C'est un jour férié et j'étais d'astreinte. Je n'aime pas beaucoup cela, car les équipes sont encore plus réduites, mais il y a plus de patients. Il y a d'abord davantage d'accidents domestiques. C'est incroyable les dégâts humains que peut faire le bricolage. Quand je pense qu'avec les trente-cinq heures, les gens vont encore plus bricoler, ce n'est pas le moment de retirer de l'argent aux urgences. On a de tout avec les accidents de bricolage, du plus bénin mais très douloureux au plus sérieux. Il n'y a pas que dans les films que les tronçonneuses tuent. Mais il y a aussi plus d'accidents de la circulation et enfin, les conduites en état d'ivresse et les indigestions avec occlusion intestinale. Je passe même ici les détails sur l'état des patients avec occlusion... Mais, ce n'est vraiment pas joyeux.
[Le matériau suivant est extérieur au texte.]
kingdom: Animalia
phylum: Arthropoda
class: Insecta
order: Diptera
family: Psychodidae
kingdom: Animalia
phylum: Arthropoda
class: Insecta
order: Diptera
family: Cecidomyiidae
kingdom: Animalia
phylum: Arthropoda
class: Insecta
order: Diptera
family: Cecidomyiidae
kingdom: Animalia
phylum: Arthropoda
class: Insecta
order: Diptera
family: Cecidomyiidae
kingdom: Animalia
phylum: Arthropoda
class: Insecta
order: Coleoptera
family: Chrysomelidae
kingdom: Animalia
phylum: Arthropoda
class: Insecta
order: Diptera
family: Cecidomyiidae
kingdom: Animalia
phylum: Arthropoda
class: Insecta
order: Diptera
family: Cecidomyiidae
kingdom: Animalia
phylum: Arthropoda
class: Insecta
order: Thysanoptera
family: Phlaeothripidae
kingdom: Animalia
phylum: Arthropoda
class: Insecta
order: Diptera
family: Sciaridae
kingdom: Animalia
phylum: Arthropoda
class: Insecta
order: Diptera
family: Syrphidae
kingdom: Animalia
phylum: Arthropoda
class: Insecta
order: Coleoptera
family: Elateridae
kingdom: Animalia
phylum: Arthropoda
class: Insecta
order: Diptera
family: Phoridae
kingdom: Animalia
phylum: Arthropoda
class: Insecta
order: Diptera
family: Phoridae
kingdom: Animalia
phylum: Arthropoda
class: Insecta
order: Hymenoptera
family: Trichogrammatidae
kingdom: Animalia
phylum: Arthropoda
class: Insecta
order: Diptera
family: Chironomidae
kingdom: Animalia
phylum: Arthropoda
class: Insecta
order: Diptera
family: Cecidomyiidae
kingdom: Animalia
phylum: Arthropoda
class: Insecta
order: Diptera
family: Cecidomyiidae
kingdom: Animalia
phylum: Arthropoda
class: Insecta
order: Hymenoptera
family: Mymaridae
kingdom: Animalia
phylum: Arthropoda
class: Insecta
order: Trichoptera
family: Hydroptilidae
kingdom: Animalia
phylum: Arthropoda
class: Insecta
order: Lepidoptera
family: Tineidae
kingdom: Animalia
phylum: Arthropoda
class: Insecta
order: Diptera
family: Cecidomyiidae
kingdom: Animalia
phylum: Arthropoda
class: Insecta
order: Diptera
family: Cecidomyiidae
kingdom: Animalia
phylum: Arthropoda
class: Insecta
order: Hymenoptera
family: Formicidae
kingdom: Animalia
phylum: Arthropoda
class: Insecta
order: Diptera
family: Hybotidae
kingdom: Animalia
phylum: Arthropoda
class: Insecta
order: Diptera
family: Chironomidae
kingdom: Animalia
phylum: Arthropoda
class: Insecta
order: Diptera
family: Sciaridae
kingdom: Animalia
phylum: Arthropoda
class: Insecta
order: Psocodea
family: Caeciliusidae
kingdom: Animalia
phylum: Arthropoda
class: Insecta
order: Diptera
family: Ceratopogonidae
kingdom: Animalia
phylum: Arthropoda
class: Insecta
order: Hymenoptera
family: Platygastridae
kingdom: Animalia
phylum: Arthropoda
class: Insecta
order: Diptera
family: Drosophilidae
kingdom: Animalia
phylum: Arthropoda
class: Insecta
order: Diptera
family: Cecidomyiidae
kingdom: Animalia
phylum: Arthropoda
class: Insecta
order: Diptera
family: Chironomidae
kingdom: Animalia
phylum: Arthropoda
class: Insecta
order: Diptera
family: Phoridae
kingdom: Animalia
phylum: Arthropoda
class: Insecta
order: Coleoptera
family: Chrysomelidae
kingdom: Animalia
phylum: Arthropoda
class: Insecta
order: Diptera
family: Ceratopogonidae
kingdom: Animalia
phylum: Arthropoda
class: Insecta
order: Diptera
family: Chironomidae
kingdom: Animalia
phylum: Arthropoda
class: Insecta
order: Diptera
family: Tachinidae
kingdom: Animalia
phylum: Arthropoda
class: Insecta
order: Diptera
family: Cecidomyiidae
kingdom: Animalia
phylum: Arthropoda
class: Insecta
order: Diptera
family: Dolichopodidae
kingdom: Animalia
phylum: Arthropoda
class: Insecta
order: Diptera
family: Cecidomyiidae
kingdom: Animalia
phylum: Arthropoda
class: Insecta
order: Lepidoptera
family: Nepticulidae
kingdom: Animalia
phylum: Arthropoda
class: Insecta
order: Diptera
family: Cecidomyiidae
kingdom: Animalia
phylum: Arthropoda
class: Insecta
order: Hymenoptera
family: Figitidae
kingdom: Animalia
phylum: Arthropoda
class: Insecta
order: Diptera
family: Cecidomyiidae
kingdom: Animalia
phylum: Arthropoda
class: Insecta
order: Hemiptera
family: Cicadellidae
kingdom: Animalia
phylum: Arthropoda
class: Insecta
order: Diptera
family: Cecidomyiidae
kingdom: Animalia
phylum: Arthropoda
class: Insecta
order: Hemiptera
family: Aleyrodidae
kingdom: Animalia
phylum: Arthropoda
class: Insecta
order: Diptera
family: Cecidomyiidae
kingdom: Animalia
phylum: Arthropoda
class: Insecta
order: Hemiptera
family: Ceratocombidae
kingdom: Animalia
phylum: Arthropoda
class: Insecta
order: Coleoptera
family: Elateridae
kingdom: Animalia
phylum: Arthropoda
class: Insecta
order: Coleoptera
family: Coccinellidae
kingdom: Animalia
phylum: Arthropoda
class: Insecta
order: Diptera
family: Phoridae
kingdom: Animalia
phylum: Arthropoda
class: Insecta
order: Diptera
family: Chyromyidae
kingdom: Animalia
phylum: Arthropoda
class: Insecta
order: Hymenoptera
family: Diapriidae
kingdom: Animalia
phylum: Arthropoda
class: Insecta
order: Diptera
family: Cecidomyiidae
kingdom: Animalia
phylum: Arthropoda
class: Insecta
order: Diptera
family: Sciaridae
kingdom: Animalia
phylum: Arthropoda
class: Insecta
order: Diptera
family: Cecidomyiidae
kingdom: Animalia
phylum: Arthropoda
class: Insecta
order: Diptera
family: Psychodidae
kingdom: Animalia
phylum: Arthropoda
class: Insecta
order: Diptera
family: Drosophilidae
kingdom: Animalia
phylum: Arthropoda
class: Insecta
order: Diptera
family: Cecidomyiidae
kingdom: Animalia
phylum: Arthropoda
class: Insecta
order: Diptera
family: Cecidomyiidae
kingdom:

J'espère que j'aurai un jour assez de chance ou d'ancienneté pour ne pas travailler les jours fériés. Mais, je crains que ce ne soit pas avant longtemps. Avec mon arrêt-maladie, j'ai passé beaucoup de tours de garde. Il me reste l'ascension, le 24, la Pentecôte les 3 et 4 juin, la fête nationale et l'assomption, la Toussaint, l'armistice, Noël et la Saint Sylvestre. Ensuite on sera en 2002 et j'espère que je pourrai passer mon tour de temps en temps.

J'espère quand même que ce ne sera pas trop dur.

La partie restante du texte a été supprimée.